Israel wants the summit to focus primarily on security issues, including co-ordinating Mr Sharon's planned withdrawal from Gaza later this year. An aide to the prime minister, Mr Ra'anan Gissin, said: "Our main concern is security - that the Palestinians continue to take additional steps to end the violence, terrorism and incitement." But the Palestinians want the agenda to include the release of security prisoners in Israeli jails, an end to ongoing military raids in Gaza and the West Bank, the exit of Israeli troops from West Bank cities, and the implementation of the moribund road map peace plan. Mr Erekat said no date had been set yet for a summit, but that the meeting "was conducted in a good and constructive atmosphere".

Palestinian Prime Minister Mr Ahmed Korei was less upbeat, saying that the new diplomatic contacts "will not be serious until we start discussing permanent status solutions to the conflict".

Mr Abbas has said he wants to return to the negotiating table where he plans to raise final status issues like borders, refugees and the future of Jerusalem.

Mr Sharon does not believe that a comprehensive solution to the conflict is possible - only a long-term interim agreement - and so does not want to get into final status talks.

After the calm that has prevailed during a week of ceasefire talks headed by Mr Abbas in Gaza, the Al Aqsa Martyrs Brigades, an armed group associated with the ruling Fatah party, threatened to resume attacks yesterday after soldiers killed a militant they said was trying to escape capture in the West Bank city of Qalqilya. Officers said the man was planning a suicide bombing.

Mr Abbas said ongoing Israeli raids threatened the fragile calm he has managed to orchestrate.

"The Israelis go on with such operations but they know very well that this quiet is comprehensive on our side and they must stop these actions so that our efforts will not collapse," he said.

A Palestinian girl, aged three, was killed in southern Gaza by Israeli gunfire and militants fired rockets into Israel from the Strip for the first time in a week.
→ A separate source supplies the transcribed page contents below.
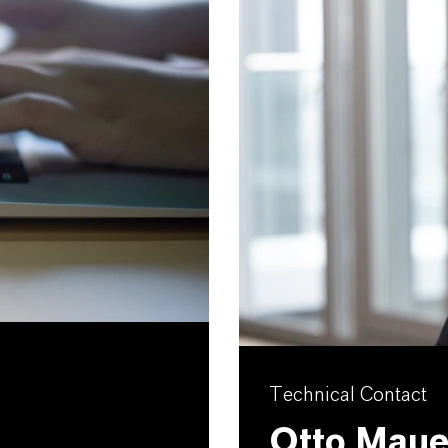
Technical Contact
Otto Maue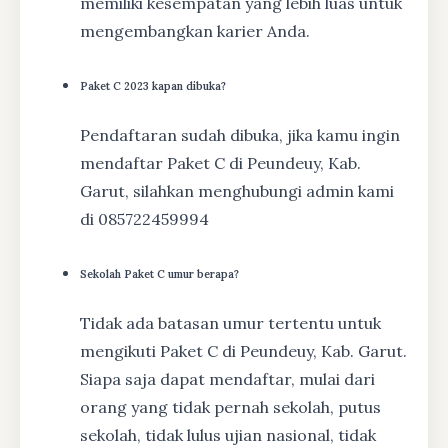
memiliki kesempatan yang lebih luas untuk
mengembangkan karier Anda.
Paket C 2023 kapan dibuka?
Pendaftaran sudah dibuka, jika kamu ingin
mendaftar Paket C di Peundeuy, Kab.
Garut, silahkan menghubungi admin kami
di 085722459994
Sekolah Paket C umur berapa?
Tidak ada batasan umur tertentu untuk
mengikuti Paket C di Peundeuy, Kab. Garut.
Siapa saja dapat mendaftar, mulai dari
orang yang tidak pernah sekolah, putus
sekolah, tidak lulus ujian nasional, tidak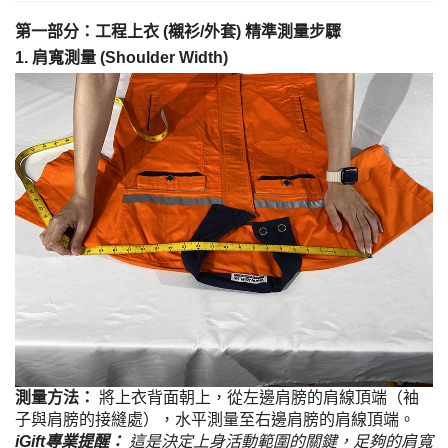
第一部分：工程上衣 (襯衫/外套) 精準測量步驟
1. 肩寬測量 (Shoulder Width)
測量方法：
將上衣背面朝上，從左邊肩膀的肩線頂端（袖
子與肩膀的接縫處），水平測量至右邊肩膀的肩線頂端。
iGift專業提醒：
這是決定上身活動範圍的關鍵，足夠的肩寬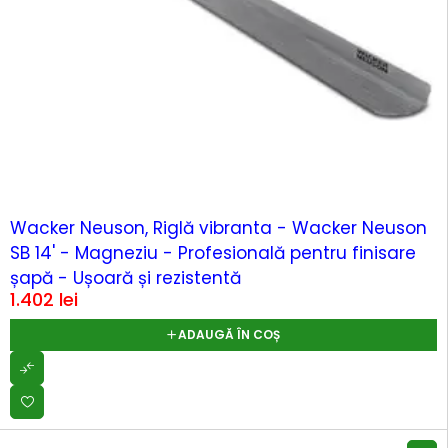
Wacker Neuson, Riglă vibranta - Wacker Neuson
SB 14' - Magneziu - Profesională pentru finisare
șapă - Ușoară și rezistentă
1.402
lei
ADAUGĂ ÎN COȘ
But the overall level of violence remained low and Palestinian policemen began deploying in southern Gaza yesterday.

The move follows Mr Abbas's deployment of Palestinian security forces last Friday in northern Gaza with the aim of preventing rocket fire.

In another move aimed at signalling to Palestinians that he is serious about restoring law and order to the streets of Gaza, the Palestinian leader ordered in bulldozers yesterday to destroy dozens of illegal structures erected by locals along the Gaza coastline.

US envoy Mr William Burns, who is in the region to promote the renewal of contacts between the sides, said yesterday that the administration had been "encouraged by steps that Mr Abbas has taken on security, by the Israeli reaction to those steps."